#### Task inputs

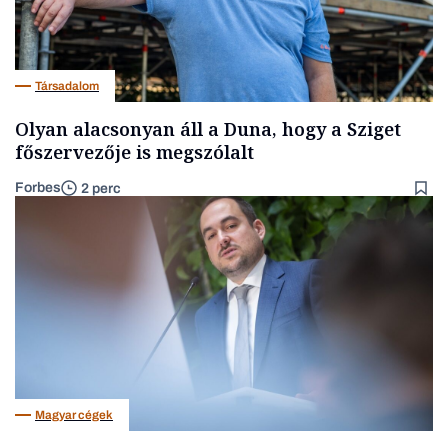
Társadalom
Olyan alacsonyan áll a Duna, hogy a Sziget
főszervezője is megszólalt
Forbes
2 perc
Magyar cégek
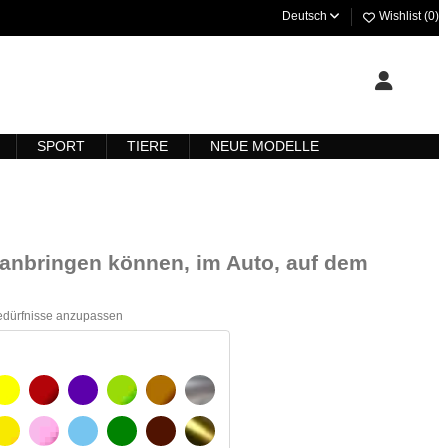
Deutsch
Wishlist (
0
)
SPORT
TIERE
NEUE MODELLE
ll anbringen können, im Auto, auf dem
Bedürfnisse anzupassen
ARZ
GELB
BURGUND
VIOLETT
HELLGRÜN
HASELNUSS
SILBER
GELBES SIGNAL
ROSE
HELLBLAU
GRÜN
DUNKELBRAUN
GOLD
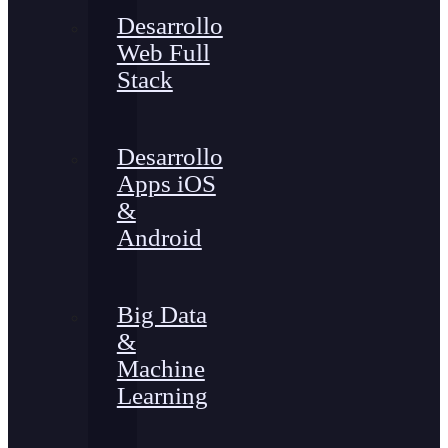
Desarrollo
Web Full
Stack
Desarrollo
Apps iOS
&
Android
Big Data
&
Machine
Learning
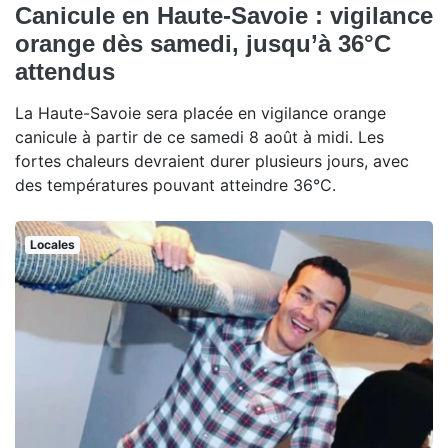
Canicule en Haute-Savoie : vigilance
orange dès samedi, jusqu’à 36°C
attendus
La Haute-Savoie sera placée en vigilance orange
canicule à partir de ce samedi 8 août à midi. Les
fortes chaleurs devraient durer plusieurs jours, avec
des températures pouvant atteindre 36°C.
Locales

########
#### Task inputs

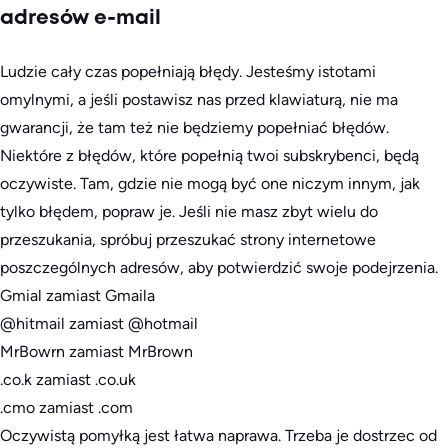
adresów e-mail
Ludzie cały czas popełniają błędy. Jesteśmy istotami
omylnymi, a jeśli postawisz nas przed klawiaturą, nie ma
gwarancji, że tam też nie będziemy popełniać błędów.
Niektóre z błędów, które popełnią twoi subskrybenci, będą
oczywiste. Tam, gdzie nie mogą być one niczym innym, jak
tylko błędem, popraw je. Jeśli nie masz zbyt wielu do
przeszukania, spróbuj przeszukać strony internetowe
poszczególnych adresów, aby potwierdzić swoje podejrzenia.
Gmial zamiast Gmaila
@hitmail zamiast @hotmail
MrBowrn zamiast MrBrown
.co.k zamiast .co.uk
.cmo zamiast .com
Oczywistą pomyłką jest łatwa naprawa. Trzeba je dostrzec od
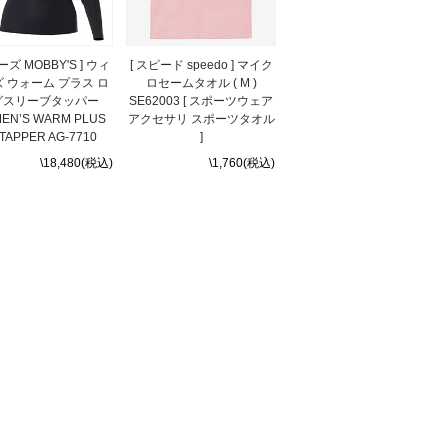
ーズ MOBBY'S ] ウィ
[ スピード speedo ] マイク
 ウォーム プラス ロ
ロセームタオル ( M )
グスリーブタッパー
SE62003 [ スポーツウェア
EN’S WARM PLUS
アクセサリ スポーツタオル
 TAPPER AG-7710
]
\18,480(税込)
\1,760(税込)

########

* What to do
Check each line of the entries, and copy the ones that contain "zamiast".

* Exercise solution
Gmial zamiast Gmaila
@hitmail zamiast @hotmail
MrBowrn zamiast MrBrown
.co.k zamiast .co.uk
.cmo zamiast .com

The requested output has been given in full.